• What you are asked to do
With the string "moveTo" as the filter, copy each matching line from the records.

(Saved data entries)
-=-=-

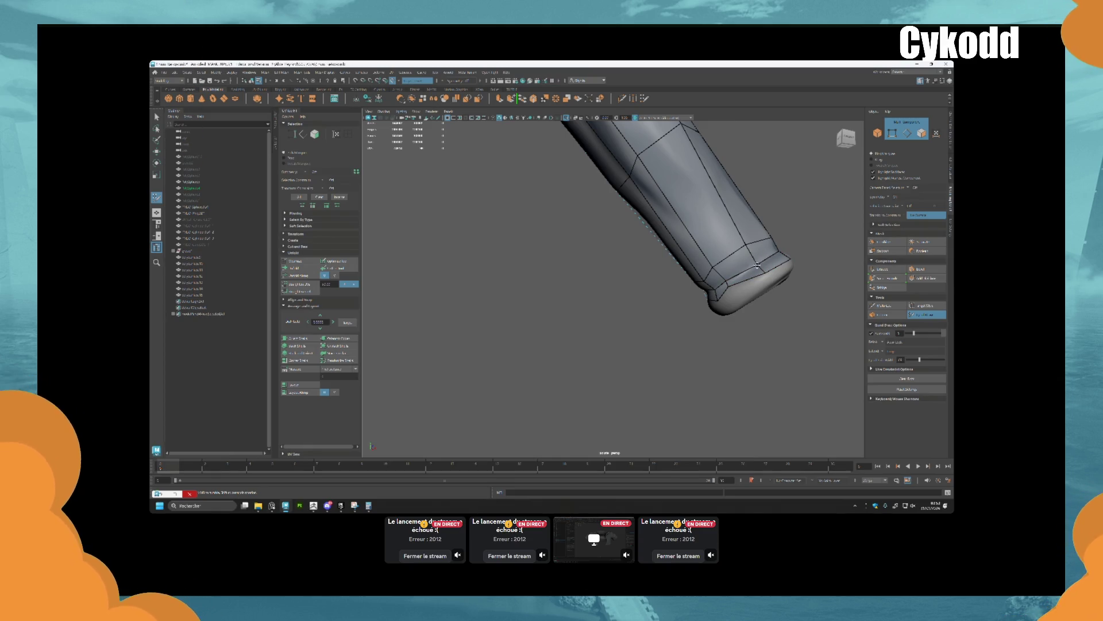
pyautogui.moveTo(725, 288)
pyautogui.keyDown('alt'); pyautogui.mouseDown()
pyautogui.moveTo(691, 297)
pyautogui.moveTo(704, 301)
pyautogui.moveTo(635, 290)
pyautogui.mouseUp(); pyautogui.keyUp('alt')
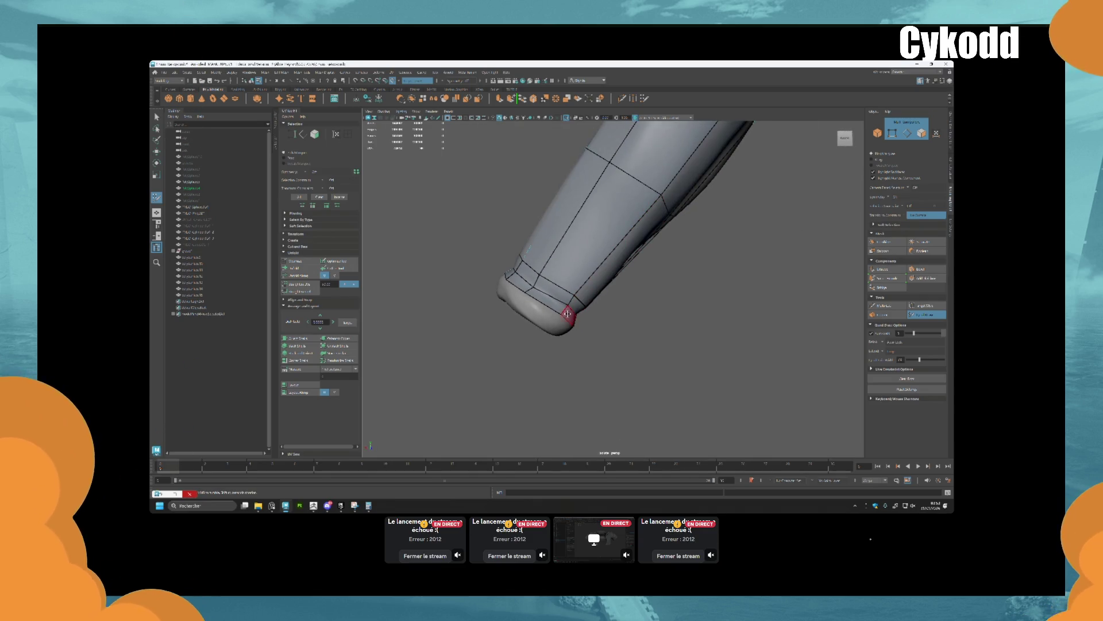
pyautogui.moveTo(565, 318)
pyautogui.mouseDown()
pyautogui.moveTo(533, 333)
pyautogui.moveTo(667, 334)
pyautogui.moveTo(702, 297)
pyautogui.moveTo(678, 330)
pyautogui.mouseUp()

-=-=-

• Task result
pyautogui.moveTo(725, 288)
pyautogui.moveTo(691, 297)
pyautogui.moveTo(704, 301)
pyautogui.moveTo(635, 290)
pyautogui.moveTo(565, 318)
pyautogui.moveTo(533, 333)
pyautogui.moveTo(667, 334)
pyautogui.moveTo(702, 297)
pyautogui.moveTo(678, 330)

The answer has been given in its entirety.